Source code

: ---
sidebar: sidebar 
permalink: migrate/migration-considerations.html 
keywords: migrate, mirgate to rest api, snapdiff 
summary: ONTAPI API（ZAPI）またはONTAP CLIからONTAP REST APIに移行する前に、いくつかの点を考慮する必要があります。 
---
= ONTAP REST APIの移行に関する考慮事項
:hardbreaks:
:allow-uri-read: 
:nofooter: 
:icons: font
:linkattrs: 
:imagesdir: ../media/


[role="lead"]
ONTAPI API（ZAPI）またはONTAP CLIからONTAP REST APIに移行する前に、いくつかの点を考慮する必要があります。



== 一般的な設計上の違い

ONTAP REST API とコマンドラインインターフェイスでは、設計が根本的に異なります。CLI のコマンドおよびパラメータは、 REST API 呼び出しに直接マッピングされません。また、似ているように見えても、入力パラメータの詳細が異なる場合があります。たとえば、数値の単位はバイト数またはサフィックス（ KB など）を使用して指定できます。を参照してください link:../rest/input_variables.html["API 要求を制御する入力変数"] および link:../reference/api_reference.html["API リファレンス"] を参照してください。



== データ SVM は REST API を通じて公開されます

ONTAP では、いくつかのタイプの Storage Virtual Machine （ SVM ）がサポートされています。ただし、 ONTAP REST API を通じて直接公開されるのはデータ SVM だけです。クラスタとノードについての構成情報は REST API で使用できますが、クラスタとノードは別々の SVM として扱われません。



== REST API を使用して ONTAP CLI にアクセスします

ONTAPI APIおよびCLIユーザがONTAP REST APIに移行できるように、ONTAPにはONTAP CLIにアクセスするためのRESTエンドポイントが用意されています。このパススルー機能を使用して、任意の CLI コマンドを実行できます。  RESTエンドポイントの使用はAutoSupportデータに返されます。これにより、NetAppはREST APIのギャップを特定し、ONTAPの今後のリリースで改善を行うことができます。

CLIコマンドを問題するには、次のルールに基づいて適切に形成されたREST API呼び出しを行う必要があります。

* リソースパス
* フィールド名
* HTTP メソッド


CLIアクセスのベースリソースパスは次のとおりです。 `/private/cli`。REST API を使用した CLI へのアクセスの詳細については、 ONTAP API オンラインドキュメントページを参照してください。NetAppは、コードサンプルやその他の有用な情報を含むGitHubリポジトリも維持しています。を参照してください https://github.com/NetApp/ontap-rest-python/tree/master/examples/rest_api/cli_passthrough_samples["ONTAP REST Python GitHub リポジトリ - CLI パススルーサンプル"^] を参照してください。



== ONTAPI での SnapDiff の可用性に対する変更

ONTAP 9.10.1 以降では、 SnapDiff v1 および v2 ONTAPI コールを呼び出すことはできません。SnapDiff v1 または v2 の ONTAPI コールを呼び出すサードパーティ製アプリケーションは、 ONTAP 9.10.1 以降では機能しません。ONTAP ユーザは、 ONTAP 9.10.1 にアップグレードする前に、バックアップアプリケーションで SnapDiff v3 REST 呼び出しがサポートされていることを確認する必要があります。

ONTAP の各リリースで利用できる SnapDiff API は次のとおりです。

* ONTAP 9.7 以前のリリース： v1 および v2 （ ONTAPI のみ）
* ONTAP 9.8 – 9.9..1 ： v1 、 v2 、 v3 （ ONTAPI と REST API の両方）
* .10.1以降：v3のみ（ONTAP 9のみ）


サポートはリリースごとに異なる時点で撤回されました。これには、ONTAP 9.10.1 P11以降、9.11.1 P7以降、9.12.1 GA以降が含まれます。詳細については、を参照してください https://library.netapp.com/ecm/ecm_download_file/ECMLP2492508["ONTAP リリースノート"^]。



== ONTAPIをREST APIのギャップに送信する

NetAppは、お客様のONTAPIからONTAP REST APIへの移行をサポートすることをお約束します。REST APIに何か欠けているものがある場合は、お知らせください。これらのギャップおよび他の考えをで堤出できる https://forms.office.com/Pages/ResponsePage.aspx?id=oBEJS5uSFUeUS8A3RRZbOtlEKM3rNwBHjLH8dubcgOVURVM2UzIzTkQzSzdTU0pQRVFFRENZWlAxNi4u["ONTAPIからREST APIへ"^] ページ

● **Task instructions**: Copy the stretch of the records above that runs from the line with "summary: ONTAPI API（ZAPI）またはONTAP" through the line with "ONTAP では、いくつかのタイプの Storage". Both end lines belong in the copy, and nothing else does.

● **Output for this task**:
summary: ONTAPI API（ZAPI）またはONTAP CLIからONTAP REST APIに移行する前に、いくつかの点を考慮する必要があります。 
---
= ONTAP REST APIの移行に関する考慮事項
:hardbreaks:
:allow-uri-read: 
:nofooter: 
:icons: font
:linkattrs: 
:imagesdir: ../media/


[role="lead"]
ONTAPI API（ZAPI）またはONTAP CLIからONTAP REST APIに移行する前に、いくつかの点を考慮する必要があります。



== 一般的な設計上の違い

ONTAP REST API とコマンドラインインターフェイスでは、設計が根本的に異なります。CLI のコマンドおよびパラメータは、 REST API 呼び出しに直接マッピングされません。また、似ているように見えても、入力パラメータの詳細が異なる場合があります。たとえば、数値の単位はバイト数またはサフィックス（ KB など）を使用して指定できます。を参照してください link:../rest/input_variables.html["API 要求を制御する入力変数"] および link:../reference/api_reference.html["API リファレンス"] を参照してください。



== データ SVM は REST API を通じて公開されます

ONTAP では、いくつかのタイプの Storage Virtual Machine （ SVM ）がサポートされています。ただし、 ONTAP REST API を通じて直接公開されるのはデータ SVM だけです。クラスタとノードについての構成情報は REST API で使用できますが、クラスタとノードは別々の SVM として扱われません。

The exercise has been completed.